Went to see The Day after Tomorrow yesterday, thinking it would probably be less depressing than my first-choice film that night (a lesbian S/M sex comedy). Required watching for the apocalypse watcher, with wow-shots drawn from the golden age of J G Ballard covers, gleeful orgies of iconic landmark destruction and a genuinely chilling moment as Ian Holm watches the disaster beginning on an inadequate computer in an underfunded research centre miles from anywhere. Then a storm surge somewhat implausibly engulfs New York and we're back on familiar territory with a thump. Only America could make a jolly, optimisic film about a mass extinction event. Through the forest of estranged fathers, shy young lovers and cancer children there's the occasional glimpse of the loss of life and world-as-we-know-it, but casualties are mostly glossed over so chirpily that the occasional corpse just looks embarassing. Meanwhile the main characters flirt with (but don't experience) loss while plot-driven threats, stupidity and wild exaggeration try desperately to make it look as if they are in danger. They aren't, of course (this is Hollywood) and the stupidity just gets annoying: you don't have to ignore a dirty 30cm gash to die of blood poisoning, you don't burn books if you have bookshelves, people can easily freeze to death without the help of supercooled air (!) from the Troposphere, and three scrawny wolves escaped from a zoo are hardly a credible threat. Cold-weather portrayal/survival looked TV-movie sloppy, too, in close up. Some of the long shots, though... I would have swopped any number of cheesy CGI wolves for a tidal bore sweeping up the Hudson River, fleets of trawlers disappearing into a massive low pressure sink, or a real rainstorm, the sort that's blinding. Still, until the next blockbuster it's got everyone debating and/or denying the dangers of climate change, so, good enough.

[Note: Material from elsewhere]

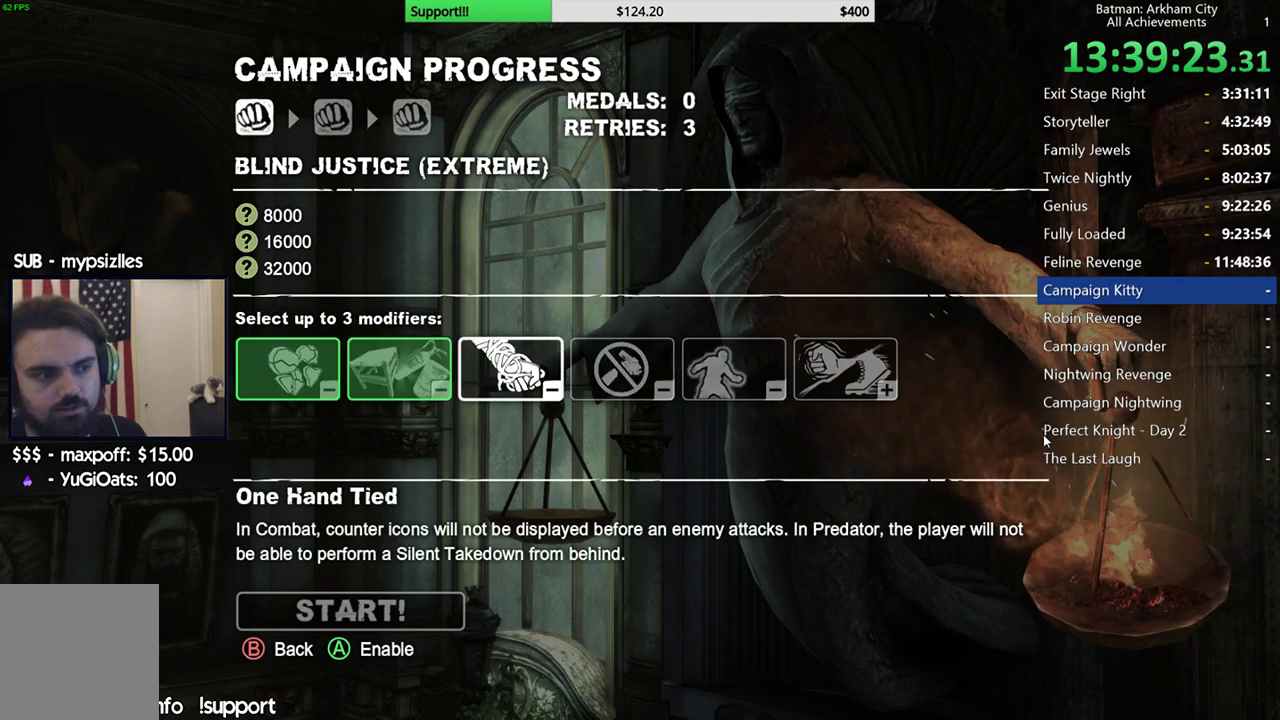
{"buttons": [], "left_stick": "center", "right_stick": "center", "events": []}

Poll #308722 pick your own climate apocalypse

With all this on my mind, folk of the internet, please pick your climate apocalypse scenario. Of the five options, one is only moderately apocalyptic, one is unlikely to be much of a bother to anyone except the wandering jew, and at least one is arguably already happening, but which do you adhere to? You may pick your favourite, or the one you think is most likely.

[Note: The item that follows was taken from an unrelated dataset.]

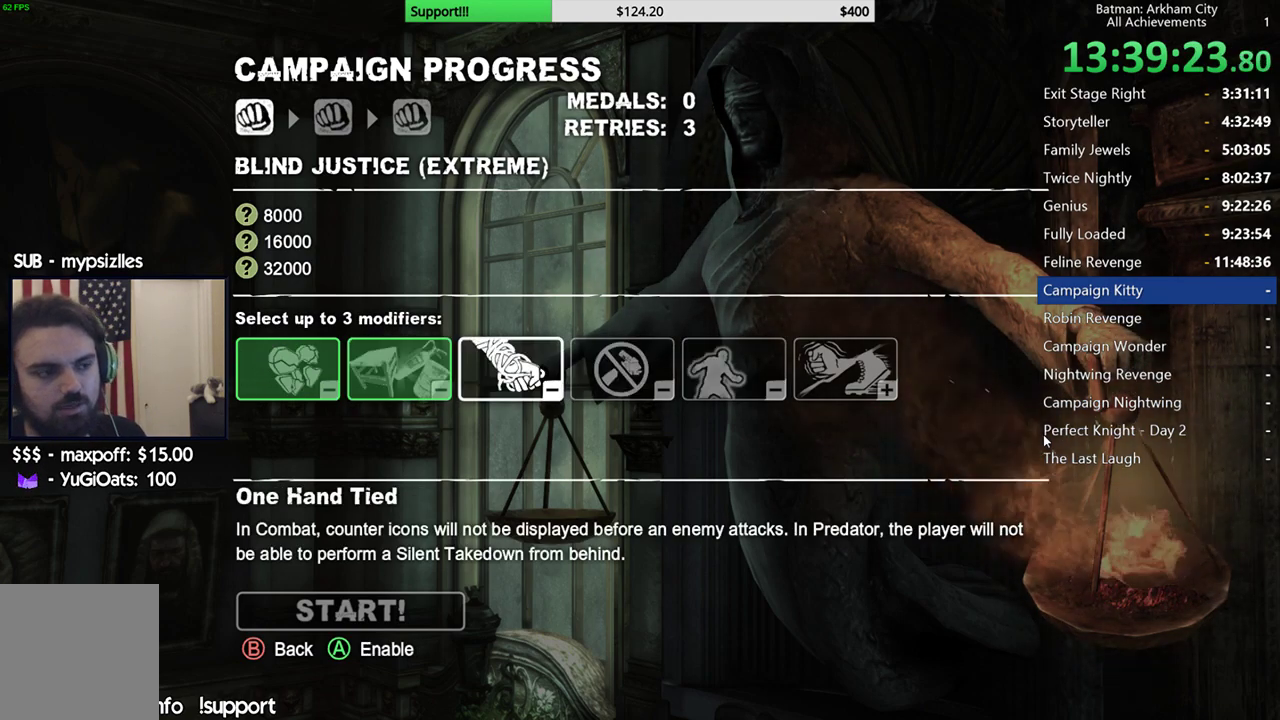
{"buttons": [], "left_stick": "center", "right_stick": "center", "events": [[217, "DPAD_RIGHT", "down"], [317, "DPAD_RIGHT", "up"]]}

Chaos will out: Bigger, more terrible storms, increasing in severity, frequency; areas of serious weather danger like Tornado Alley and Andra Pradesh increasingly uninhabitable; chaotic weather pushes the world into permanent disaster.
6(23.1%)
Linear projection: Increase in temperature continues or increases; fight against desertification becomes a failing rearguard action; forests brown, plains become dustbowls; world collapses into food crisis, forced migration and species extinctions.
8(30.8%)
Tidy correction: An environmental effect (e.g. melting ice dumping into ocean currents) triggers a mini ice age, giving us the chance to experiment with frost-resistant crops, wear fashionable mittens and reintroduce the wolf to N. Europe.
8(30.8%)
Sudden collapse: The world gets suddenly hotter; increase in carbon dioxide and water vapour triggers a positive feedback loop; after a very brief interval to wonder what went wrong a runaway greenhouse effect extinguishes all life on earth.
3(11.5%)
Normalisation: Our climate becomes more stable as the planet gradually cools over time; there will be no more ice ages; over the millenia, weather will become more stable and boring, until it finally loses momentum and stops altogether.
1(3.8%)


If you want to run this experiment in a more measured fashion, climateprediction.net are running a Seti-type "large ensemble" experiment. Download one of two climate models and see where the world is going.

Comments

applez
16th Jun, 2004 10:15 (UTC)
Donning 'former-spert' hat
I voted for "Linear Projection" ... but here's what I think:

"Increase in temperature continues or increases; fight against desertification becomes a failing rearguard action; forests brown, plains become dustbowls; world collapses into food crisis, forced migration and species extinctions." Yes, with the caveat that 'desertification' is more land-use driven than climate driven per se. But also a simultaneous increase in frequency and severity of storms, especially hitting both more-traditional areas (Bangladesh, Mississippi River) and less-traditional areas (Central Europe, Montreal Ice Storms).

It follows that with greater heat trapped, there should be greater energy intensity flowing through the climate system, changing patterns and pushing extremes.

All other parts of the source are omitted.